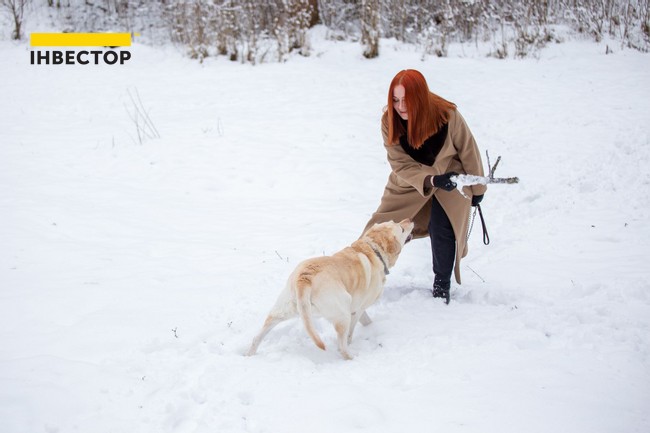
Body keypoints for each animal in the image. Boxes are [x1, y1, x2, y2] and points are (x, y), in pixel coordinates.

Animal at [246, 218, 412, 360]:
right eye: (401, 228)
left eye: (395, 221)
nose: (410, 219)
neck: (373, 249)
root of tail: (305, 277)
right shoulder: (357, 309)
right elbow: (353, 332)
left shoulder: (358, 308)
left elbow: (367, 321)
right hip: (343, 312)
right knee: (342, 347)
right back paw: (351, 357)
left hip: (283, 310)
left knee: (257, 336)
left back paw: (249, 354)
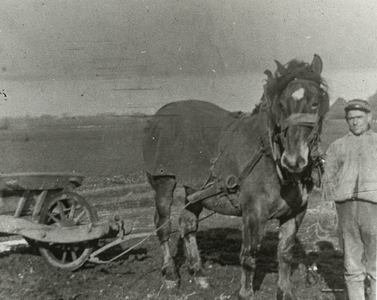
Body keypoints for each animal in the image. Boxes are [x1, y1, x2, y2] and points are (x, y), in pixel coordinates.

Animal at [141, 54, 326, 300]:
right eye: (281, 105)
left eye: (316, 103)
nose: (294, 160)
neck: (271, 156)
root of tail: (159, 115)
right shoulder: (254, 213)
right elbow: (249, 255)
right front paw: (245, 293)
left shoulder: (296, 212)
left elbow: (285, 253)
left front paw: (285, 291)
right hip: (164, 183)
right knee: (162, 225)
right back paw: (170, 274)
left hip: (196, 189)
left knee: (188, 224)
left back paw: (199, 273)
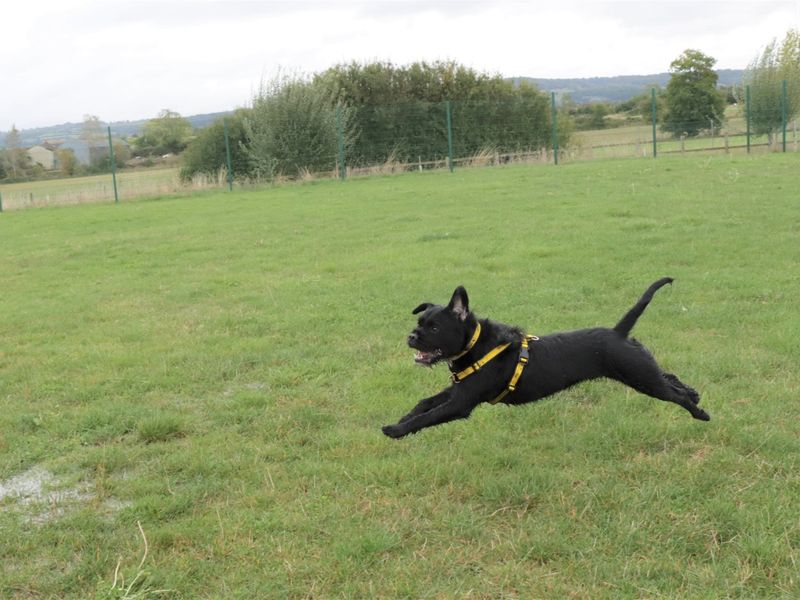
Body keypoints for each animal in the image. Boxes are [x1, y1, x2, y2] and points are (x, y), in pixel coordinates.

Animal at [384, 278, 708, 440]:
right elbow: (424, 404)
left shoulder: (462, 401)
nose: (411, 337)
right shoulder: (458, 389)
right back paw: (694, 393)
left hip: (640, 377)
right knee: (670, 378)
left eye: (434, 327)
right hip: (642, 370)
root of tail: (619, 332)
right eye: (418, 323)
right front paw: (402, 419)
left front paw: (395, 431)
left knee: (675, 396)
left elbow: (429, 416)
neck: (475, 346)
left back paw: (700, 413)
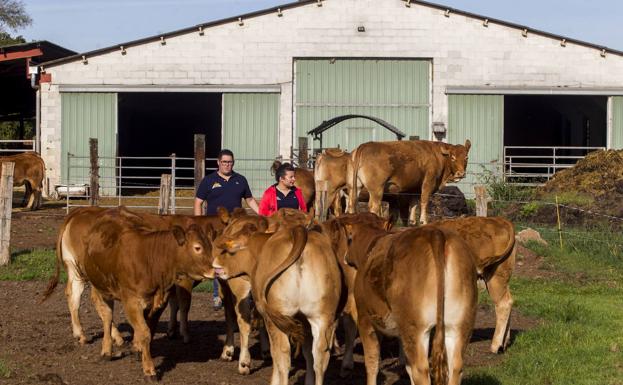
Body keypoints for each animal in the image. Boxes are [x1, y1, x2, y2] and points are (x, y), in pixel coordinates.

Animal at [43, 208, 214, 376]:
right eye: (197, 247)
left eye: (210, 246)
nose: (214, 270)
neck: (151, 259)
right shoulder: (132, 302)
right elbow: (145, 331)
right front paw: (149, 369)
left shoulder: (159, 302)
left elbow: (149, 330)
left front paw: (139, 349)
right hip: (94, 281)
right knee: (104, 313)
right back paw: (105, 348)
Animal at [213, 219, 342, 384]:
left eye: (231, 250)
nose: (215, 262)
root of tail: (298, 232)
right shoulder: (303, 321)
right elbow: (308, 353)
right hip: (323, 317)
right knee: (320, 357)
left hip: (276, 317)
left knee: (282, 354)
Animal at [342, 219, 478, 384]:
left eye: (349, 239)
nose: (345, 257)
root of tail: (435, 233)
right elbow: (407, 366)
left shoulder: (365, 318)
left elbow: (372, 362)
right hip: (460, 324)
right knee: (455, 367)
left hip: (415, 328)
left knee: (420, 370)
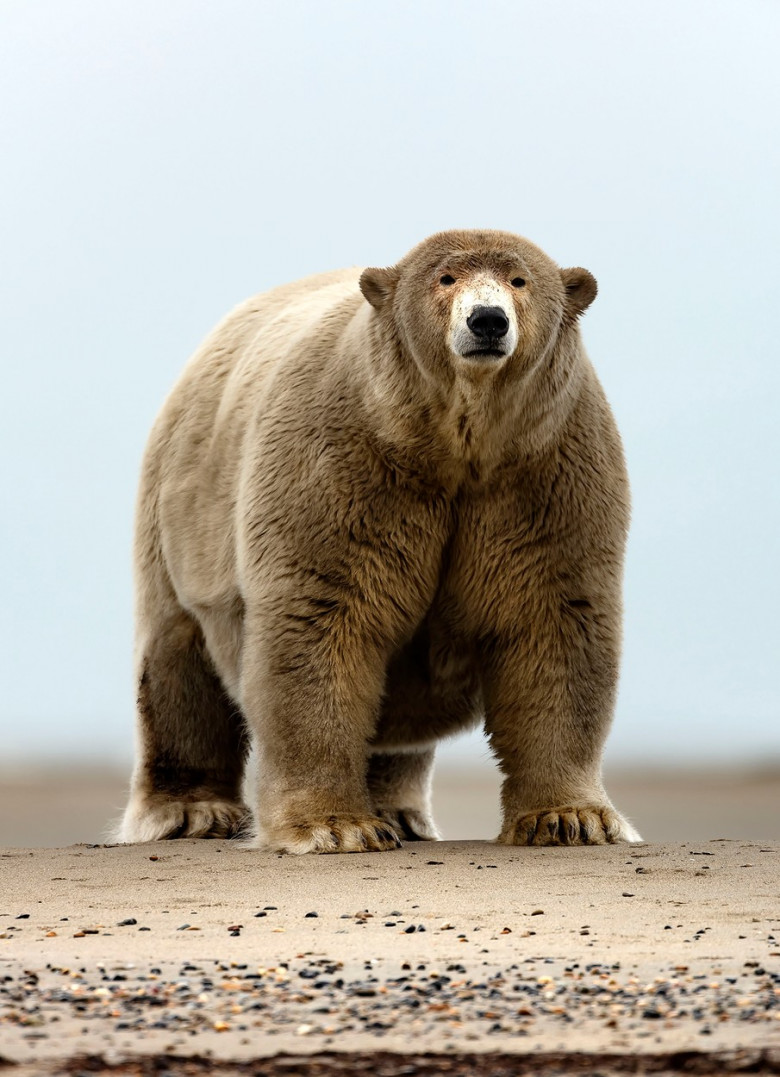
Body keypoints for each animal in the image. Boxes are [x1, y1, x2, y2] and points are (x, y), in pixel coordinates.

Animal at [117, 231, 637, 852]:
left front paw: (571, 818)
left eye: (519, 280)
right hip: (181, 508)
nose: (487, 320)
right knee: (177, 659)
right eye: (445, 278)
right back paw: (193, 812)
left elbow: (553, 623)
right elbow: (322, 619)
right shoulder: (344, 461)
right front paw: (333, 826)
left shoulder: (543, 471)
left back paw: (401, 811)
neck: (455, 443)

=-=-=-=-=

WORK TASK
After locating the line with "nose: (294, 160)" in the material above, return it and each line after it exactly, ending at the line with "left back paw: (199, 273)".

RESULT FOR THIS TASK
nose: (294, 160)
neck: (271, 156)
root of tail: (159, 115)
right shoulder: (254, 213)
right elbow: (249, 255)
right front paw: (245, 293)
left shoulder: (296, 212)
left elbow: (285, 253)
left front paw: (285, 291)
right hip: (164, 183)
right knee: (162, 225)
right back paw: (170, 274)
left hip: (196, 189)
left knee: (188, 224)
left back paw: (199, 273)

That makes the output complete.